Further exacerbating challenges to delivery of new homes, material shortages caused suppliers’ delivery times to be extended to the largest degree in six months.
“The sectoral breakdown of the August PMI suggests the downturn in activity levels is becoming more broad-based,” said Mr Fahey.
The PMI indicates that the recent acceleration of activity in the commercial sector over the past six months has faltered, although the contract in that sector was “relatively mild” with an index reading of 49.0.
Activity on new home sites slowed at a faster rate than in July, falling to 44.5 in August having stood at 44.7, but it was civil engineering that performed worst of the three subsectors, at 38.4.
The new orders component of the index, which AIB’s senior economist noted is “regarded as a leading indicator”, slipped for the first time since January.
Despite the sobering results from the survey, Mr Fahey noted that construction firms have “continued to increase their staffing levels” with August extending its streak of growth to six straight months.
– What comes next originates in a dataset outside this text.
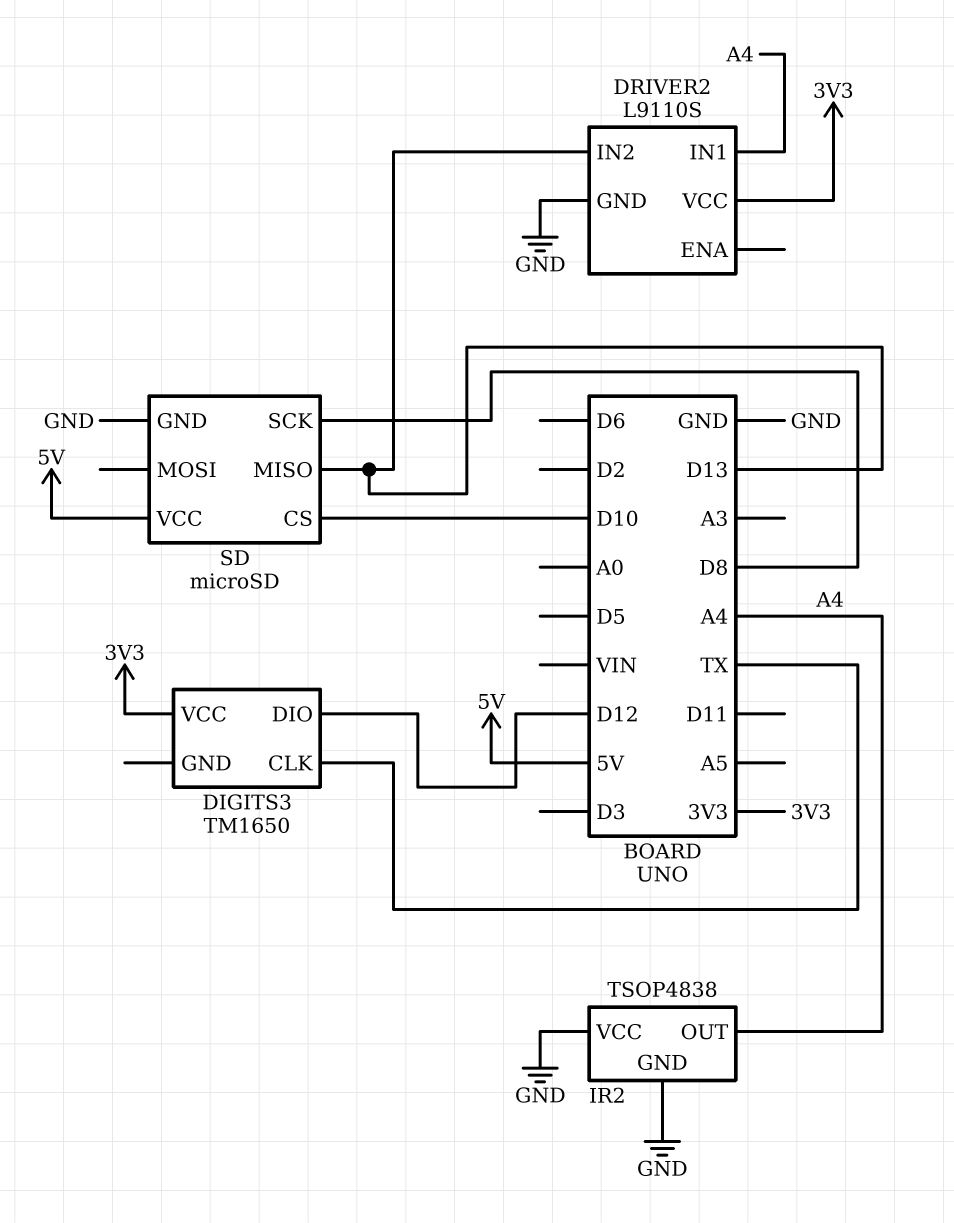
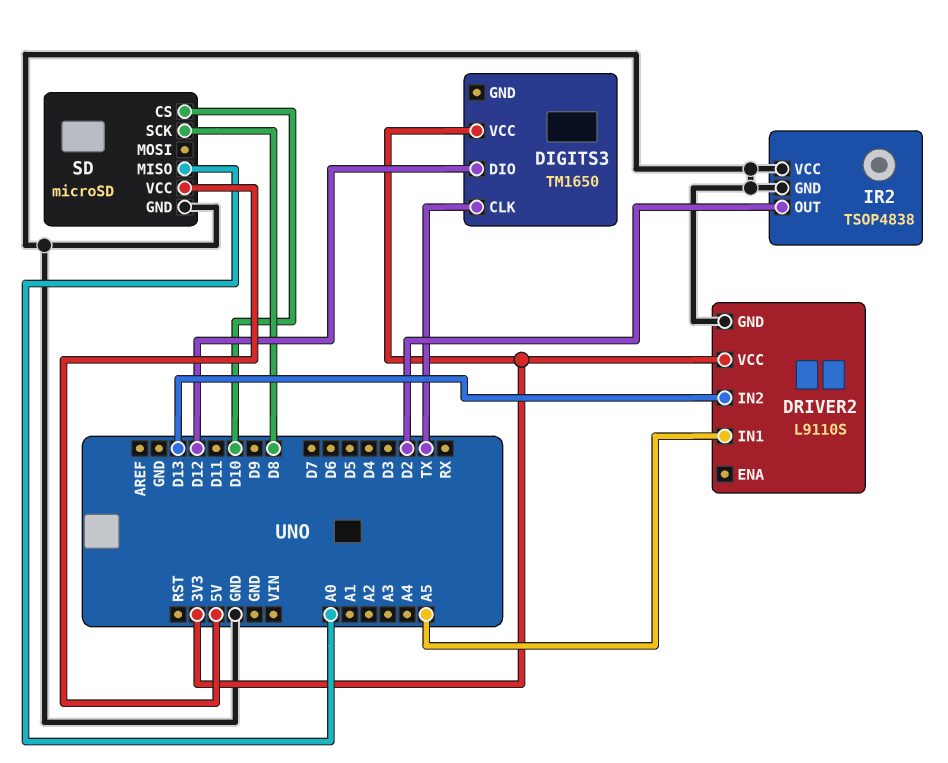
DRIVER2 pin IN1: A4 -> A5
IR2 pin OUT: A4 -> D2
SD pin MISO: D13 -> A0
“There were also some encouraging signs from the report’s outlook gauge,” he said, while businesses’ projections of activity for the next year strengthened based on “an anticipated improvement in housing activity”.
AIB noted that the use of subcontractors fell for the second consecutive month in August, and at its fastest rate since November 2023. Against this backdrop, the survey found that subcontractors “sharply” increased their rates.